Jaques Wagner

Jaques Wagner pediu emprego no Master para Guido Mantega Vídeo

O Banco Master decidiu contratar o ex-ministro da Fazenda Guido Mantega, em resposta a um pedido do líder do governo no Senado, Jaques Wagner (PT-BA). Conforme apurado, a remuneração de Mantega era de R$ 1 milhão mensais.

Os pagamentos pela consultoria prestada ao Master podem ter totalizado, no mínimo, R$ 16 milhões. O ex-ministro atuou como lobista para o banco entre julho e novembro de 2025.

Como consultor, Mantega facilitou uma reunião entre Daniel Vorcaro, proprietário do Master, e o presidente Lula, ocorrida no Palácio do Planalto em dezembro de 2024. Esse encontro não consta na agenda oficial de Lula e contou com a presença de Augusto Lima, então CEO do Master, e dos ministros Rui Costa (Casa Civil) e Alexandre Silveira (Minas e Energia), além de Gabriel Galípolo, que já havia sido indicado para o Banco Central.

No dia 23 de janeiro, durante um evento em Maceió (AL), Lula foi contundente em suas críticas ao Master.
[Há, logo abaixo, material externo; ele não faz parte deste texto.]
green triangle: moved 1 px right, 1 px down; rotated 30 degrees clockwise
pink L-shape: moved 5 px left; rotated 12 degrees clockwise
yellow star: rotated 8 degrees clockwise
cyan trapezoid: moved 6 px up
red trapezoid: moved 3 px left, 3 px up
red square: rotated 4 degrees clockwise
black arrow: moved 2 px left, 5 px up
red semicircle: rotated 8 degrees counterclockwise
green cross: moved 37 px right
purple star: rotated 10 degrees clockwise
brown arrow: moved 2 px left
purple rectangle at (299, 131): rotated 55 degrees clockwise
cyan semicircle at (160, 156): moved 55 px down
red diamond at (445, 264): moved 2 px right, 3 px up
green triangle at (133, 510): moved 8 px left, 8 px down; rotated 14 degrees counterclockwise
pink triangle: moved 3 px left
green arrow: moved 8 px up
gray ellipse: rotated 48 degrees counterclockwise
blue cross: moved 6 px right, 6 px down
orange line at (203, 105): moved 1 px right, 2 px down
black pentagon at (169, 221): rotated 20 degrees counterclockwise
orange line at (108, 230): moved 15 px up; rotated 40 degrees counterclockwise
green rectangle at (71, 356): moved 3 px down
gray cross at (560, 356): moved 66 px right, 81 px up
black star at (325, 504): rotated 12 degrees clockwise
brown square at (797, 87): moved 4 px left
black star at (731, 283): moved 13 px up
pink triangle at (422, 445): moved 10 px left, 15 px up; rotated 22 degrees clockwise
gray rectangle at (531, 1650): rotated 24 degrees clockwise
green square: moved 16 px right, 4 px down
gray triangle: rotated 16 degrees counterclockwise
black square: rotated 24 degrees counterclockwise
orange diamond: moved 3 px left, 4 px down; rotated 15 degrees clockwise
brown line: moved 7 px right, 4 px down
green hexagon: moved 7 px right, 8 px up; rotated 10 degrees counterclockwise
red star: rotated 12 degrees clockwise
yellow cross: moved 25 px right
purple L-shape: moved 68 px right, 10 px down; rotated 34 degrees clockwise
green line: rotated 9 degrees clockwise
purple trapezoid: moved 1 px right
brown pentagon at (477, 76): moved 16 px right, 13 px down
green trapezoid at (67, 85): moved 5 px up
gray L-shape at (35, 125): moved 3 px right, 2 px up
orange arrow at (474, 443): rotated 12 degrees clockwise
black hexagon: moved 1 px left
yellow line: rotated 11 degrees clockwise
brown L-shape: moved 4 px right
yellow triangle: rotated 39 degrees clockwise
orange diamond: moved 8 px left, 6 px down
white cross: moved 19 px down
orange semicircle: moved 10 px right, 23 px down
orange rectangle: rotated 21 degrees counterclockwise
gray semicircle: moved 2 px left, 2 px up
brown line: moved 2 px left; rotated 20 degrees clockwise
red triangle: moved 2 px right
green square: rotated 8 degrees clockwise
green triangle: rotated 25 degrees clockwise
Embora não tenha mencionado o banco diretamente, ele acusou Vorcaro de “dar um golpe de mais de R$ 40 bilhões” e afirmou que quem defende Vorcaro “falta vergonha na cara”. Esse discurso contrasta com as boas relações que o banco mantinha com figuras do núcleo petista até então.

Mantega conseguiu a posição no Master devido à influência de Jaques Wagner, iniciando seu trabalho no banco após o governo Lula decidir não indicá-lo para o Conselho de Administração da Vale.

Apesar de a mineradora ser uma empresa privada, o governo ainda exerce influência sobre ela devido a concessões públicas e investimentos de fundos de pensão de estatais. Na época, a indicação de Mantega enfrentou resistência por parte do mercado, que a considerou uma interferência indevida.

Lula sentia que tinha uma dívida de lealdade com Mantega, que se manteve fiel durante a Lava Jato, ao contrário de figuras como Antonio Palocci, que fez delação premiada.

No Master, Mantega tinha como objetivo facilitar a venda da empresa de Vorcaro para o Banco de Brasília (BRB).

Ele prestou consultoria ao Master até poucas semanas antes do Banco Central determinar a liquidação da instituição financeira, em novembro do ano passado.

A relação mais próxima de Jaques Wagner no Master era com Augusto Lima, sócio de Vorcaro e amigo de Rui Costa. O ministro estava presente no evento em que Lula criticou os defensores do banco.

Wagner negou, através de sua assessoria, qualquer participação na contratação de Mantega pelo Master, afirmando que não esteve envolvido nesse processo.

Mantega visitou o Palácio do Planalto pelo menos quatro vezes enquanto trabalhava para o banco, sendo recebido pelo chefe de gabinete de Lula, Marco Aurélio Santana Ribeiro. A agenda oficial menciona apenas “encaminhamento de pauta”, sem detalhes adicionais.

Os encontros ocorreram em 2024, nos dias 22 de janeiro, 1º de abril, 29 de outubro e 4 de dezembro, com Mantega sendo referido apenas como “ex-ministro do Ministério da Fazenda”, sem qualquer menção ao Master.

As informações foram coletadas através da ferramenta Agenda Transparente, da ONG Fiquem Sabendo. Até o momento, não foi possível contatar Guido Mantega. O espaço permanece aberto para sua manifestação.